The eyelid is a complex multi-layered structure (Figure 1). The almond eye procedure is undertaken through internal incisions to recess the middle and posterior (orbital septum and retractors) layers of the eyelid. However, if skin and muscle shortage (anterior lamella) is the critical factor mediating the retraction, this procedure is less likely to work. Raising the lower lid in the context of skin shortage is more complex, requiring mid-face elevation and is generally not recommended as a primary aesthetic procedure. A careful examination of this patient suggested that there was enough skin to allow for the elevation created by the almond eye procedure.

No signs of dry eye. In my experience, patients with existing ocular surface disease, particularly blepharitis or dry eye, can have significant long-term discomfort after this surgery.

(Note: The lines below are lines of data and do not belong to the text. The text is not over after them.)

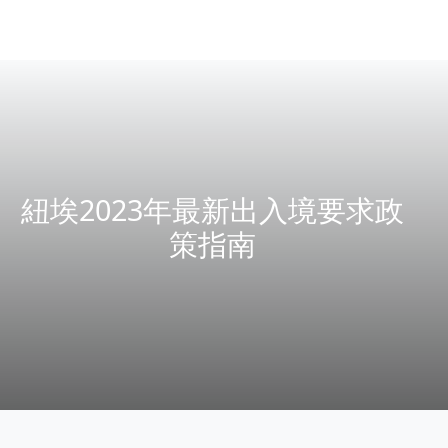
紐埃2023年最新出入境要求政
策指南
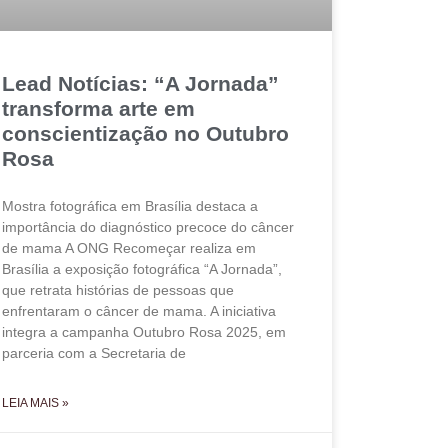
Lead Notícias: “A Jornada”
transforma arte em
conscientização no Outubro
Rosa
Mostra fotográfica em Brasília destaca a
importância do diagnóstico precoce do câncer
de mama A ONG Recomeçar realiza em
Brasília a exposição fotográfica “A Jornada”,
que retrata histórias de pessoas que
enfrentaram o câncer de mama. A iniciativa
integra a campanha Outubro Rosa 2025, em
parceria com a Secretaria de
LEIA MAIS »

The patient had no such ophthalmic issues.


The patient underwent a combined lower lid septo-retractor recession, with mucograft implantation and lateral canthoplasty. The precise details of the surgery are beyond the scope of this article but, essentially, the surgery is performed through the inside of the eyelid leaving no discernible scars. Through the conjunctival incision, the natural retractor bands within the eyelid itself are released, and then the spacer graft is sutured in to elevate the eyelid and prevent retractor re-attachment. A canthoplasty procedure resets the lateral canthal position, to provide further support for the eyelid and ensure that the canthal tilt (angle between medial and lateral canthi) is improved.

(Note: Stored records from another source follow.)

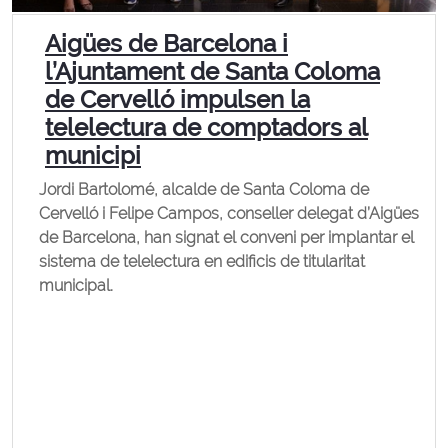
Aigües de Barcelona i
l’Ajuntament de Santa Coloma
de Cervelló impulsen la
telelectura de comptadors al
municipi
Jordi Bartolomé, alcalde de Santa Coloma de
Cervelló i Felipe Campos, conseller delegat d’Aigües
de Barcelona, han signat el conveni per implantar el
sistema de telelectura en edificis de titularitat
municipal.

Mucograft is an animal-derived acellular collagen matrix commonly used in dental reconstruction. Mucograft is a highly versatile component allowing for epithelialisation of the compacted part and full integration into the inner eyelid.11 This lower eyelid procedure represents a novel application for this material.

Post-surgical recovery is usually between two to three weeks, although chemosis (conjunctival oedema) can take longer to settle, particularly in myopic patients. Until the mucograft epithelialised and integrates into the lower lid tissues, it maintains a hard and roughened surface. Bandage contact lenses are used in the meantime to allow for comfort, along with prophylactic antibiotics.

Outcomes and satisfaction

The primary outcome measured was elevation of the lower lid. The elevation of the lateral and central parts was 2.5mm after six months. Although this seems like a small amount, the normal palpebral aperture is between 8-9mm, so this change represents a dramatic improvement. The patient reported significant satisfaction with the outcome of the procedure with no residual discomfort reported (Figure 2).


Blepharoplasty alone is an effective procedure to reduce excess tissue and tighten skin, but is not able to change the shape and contour of lids. Treatment trends mean that patients are increasingly looking to consider reshaping of the eyelid contours, in terms of lengthening, changing angles and raising or lowering the curvatures of the lids. These are complex procedures with very narrow margins of error and require meticulous planning and examination of the eyes themselves. As with all eyelid surgery, this procedure requires a detailed biomicroscopic assessment of the ocular surface before proceeding. This type of procedure should only be performed by an oculoplastic surgeon with training in ophthalmology and an appropriate subspecialist fellowship training.

Almond eye surgery represents another step in the ongoing evolution of aesthetic eyelid surgery, with this report demonstrating that it can be carried out effectively and safely.